*EXCERPT TO READ*.
3. Experimental results 3.1. BN system performance On the BN test set (4 hours from the Spoken Dutch Corpus), the UT-BN2005 system outperforms the BN-2002 system with word error rates (WERs) of 30% and 35% respectively. On the WFH test set both BN systems have a comparable performance of above 80% WER. The word error rate of the UT-BN2005 system is 80.4%. On the parts in which only WFH is speaking a
81.6% is scored, on other speakers we obtain a WER of 67.2%. 3.2. WFH system performance To evaluate the performance of the WFH system, three evaluation runs were performed. First, the performance of the WFH language models will be reported. Next, the performance of the acoustic models will be discussed and finally, the performance of the combination of the best LM and AM will be reported. 3.2.1. Language model Table 1 shows the perplexities of the four created language models (see session 2.4.1), along with the word error rates on the test set of those models obtained using the BN2002 acoustic model. All language models use the same 30K vocabulary. All language models perform better in terms of WER than the original news model. Merging all models into a single mixture model gave the best results on the WFH test set. Note that mixtures of two of the three language models did not improve results. Name Newspaper Conversational speech Domain Mixture
PP 245 274 235 195
%WER 77.2 78.8 77.1 75.4
Table 1: The perplexity (PP) and the word error rate (WER) of the four language models. All language models use the same 30K vocabulary. The WERs were calculated the 2002 broadcast news acoustic model.

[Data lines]

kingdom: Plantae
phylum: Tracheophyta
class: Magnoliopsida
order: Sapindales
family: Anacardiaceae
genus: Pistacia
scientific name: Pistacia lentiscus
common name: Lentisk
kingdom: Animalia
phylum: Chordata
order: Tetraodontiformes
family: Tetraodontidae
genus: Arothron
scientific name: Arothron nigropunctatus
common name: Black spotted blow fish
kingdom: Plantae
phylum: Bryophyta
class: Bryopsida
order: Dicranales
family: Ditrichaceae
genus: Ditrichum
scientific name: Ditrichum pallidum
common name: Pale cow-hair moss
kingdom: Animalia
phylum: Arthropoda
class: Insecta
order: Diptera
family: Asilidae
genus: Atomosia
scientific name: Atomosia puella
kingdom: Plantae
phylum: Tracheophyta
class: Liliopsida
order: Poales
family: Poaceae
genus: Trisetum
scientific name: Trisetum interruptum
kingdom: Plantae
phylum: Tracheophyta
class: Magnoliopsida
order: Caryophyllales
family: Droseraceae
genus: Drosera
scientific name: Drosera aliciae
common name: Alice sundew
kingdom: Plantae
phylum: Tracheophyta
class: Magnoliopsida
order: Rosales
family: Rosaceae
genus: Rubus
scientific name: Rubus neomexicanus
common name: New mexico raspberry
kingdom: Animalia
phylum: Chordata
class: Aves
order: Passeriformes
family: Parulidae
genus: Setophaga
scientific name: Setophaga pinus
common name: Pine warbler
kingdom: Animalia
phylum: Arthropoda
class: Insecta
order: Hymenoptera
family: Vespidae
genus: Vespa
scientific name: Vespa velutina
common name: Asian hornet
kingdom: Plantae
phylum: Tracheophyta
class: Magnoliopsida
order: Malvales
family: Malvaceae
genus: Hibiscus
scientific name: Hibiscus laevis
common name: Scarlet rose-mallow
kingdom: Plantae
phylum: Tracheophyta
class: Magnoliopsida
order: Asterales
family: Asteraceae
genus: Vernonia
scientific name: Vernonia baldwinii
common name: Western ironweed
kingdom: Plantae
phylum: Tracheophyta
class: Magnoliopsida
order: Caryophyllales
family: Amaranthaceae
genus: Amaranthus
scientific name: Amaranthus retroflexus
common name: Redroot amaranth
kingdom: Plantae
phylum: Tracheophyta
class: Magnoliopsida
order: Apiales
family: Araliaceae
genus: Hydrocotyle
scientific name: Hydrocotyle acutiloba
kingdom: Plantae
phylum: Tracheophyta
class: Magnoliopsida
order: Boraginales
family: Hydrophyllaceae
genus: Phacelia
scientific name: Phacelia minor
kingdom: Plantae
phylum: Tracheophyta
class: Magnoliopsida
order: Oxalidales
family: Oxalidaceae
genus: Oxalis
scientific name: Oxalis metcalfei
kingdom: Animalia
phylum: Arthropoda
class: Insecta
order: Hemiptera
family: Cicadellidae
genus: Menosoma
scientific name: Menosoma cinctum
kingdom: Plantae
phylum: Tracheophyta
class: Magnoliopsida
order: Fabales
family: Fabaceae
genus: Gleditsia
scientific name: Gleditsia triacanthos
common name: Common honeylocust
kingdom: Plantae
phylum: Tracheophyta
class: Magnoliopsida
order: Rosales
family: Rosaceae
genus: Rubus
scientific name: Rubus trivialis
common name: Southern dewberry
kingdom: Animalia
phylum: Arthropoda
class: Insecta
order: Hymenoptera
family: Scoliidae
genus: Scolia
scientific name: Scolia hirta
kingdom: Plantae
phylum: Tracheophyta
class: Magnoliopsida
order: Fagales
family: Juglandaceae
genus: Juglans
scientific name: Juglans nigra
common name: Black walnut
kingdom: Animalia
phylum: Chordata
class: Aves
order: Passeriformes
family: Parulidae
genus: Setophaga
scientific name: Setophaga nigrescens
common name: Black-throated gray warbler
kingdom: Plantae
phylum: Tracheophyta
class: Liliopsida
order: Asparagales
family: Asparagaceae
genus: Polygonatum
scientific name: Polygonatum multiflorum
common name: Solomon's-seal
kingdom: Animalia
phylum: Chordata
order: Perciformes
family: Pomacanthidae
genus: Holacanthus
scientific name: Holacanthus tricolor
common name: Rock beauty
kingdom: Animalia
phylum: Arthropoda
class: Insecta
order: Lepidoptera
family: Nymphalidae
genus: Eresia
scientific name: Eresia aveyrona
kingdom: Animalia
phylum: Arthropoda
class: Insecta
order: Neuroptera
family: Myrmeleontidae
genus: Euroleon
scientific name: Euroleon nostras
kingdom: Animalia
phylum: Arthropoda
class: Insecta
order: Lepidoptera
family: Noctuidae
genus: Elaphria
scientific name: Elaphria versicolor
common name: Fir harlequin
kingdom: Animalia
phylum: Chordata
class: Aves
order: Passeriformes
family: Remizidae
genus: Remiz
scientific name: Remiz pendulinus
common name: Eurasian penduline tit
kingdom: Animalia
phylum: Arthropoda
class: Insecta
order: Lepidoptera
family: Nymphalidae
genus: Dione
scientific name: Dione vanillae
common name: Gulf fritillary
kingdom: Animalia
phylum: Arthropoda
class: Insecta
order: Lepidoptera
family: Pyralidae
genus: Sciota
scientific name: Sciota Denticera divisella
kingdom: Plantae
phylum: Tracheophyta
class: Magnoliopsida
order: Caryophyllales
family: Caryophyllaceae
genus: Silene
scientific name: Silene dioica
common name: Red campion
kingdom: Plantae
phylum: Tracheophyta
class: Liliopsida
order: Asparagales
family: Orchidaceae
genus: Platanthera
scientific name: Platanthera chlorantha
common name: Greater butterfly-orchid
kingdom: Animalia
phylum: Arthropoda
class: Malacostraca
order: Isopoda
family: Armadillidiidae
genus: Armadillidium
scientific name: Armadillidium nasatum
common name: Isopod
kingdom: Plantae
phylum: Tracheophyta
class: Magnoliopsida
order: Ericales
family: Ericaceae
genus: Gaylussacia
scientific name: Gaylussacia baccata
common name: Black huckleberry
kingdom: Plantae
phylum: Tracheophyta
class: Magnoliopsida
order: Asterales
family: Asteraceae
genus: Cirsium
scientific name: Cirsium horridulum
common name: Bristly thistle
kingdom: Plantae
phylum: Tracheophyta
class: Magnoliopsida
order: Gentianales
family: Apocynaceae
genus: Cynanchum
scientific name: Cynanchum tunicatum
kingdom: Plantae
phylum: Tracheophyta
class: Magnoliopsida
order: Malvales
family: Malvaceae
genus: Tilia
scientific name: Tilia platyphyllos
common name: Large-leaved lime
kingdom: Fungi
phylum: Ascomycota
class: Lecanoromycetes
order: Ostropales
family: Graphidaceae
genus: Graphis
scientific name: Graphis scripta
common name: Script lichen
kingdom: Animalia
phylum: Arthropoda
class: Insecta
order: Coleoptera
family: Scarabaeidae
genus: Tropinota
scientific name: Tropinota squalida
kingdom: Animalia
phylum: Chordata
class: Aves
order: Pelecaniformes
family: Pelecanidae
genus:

*JOB*.
Reproduce the speech recognition results excerpt in full, word for word.

*WRITTEN SOLUTION*.
3. Experimental results 3.1. BN system performance On the BN test set (4 hours from the Spoken Dutch Corpus), the UT-BN2005 system outperforms the BN-2002 system with word error rates (WERs) of 30% and 35% respectively. On the WFH test set both BN systems have a comparable performance of above 80% WER. The word error rate of the UT-BN2005 system is 80.4%. On the parts in which only WFH is speaking a
81.6% is scored, on other speakers we obtain a WER of 67.2%. 3.2. WFH system performance To evaluate the performance of the WFH system, three evaluation runs were performed. First, the performance of the WFH language models will be reported. Next, the performance of the acoustic models will be discussed and finally, the performance of the combination of the best LM and AM will be reported. 3.2.1. Language model Table 1 shows the perplexities of the four created language models (see session 2.4.1), along with the word error rates on the test set of those models obtained using the BN2002 acoustic model. All language models use the same 30K vocabulary. All language models perform better in terms of WER than the original news model. Merging all models into a single mixture model gave the best results on the WFH test set. Note that mixtures of two of the three language models did not improve results. Name Newspaper Conversational speech Domain Mixture
PP 245 274 235 195
%WER 77.2 78.8 77.1 75.4
Table 1: The perplexity (PP) and the word error rate (WER) of the four language models. All language models use the same 30K vocabulary. The WERs were calculated the 2002 broadcast news acoustic model.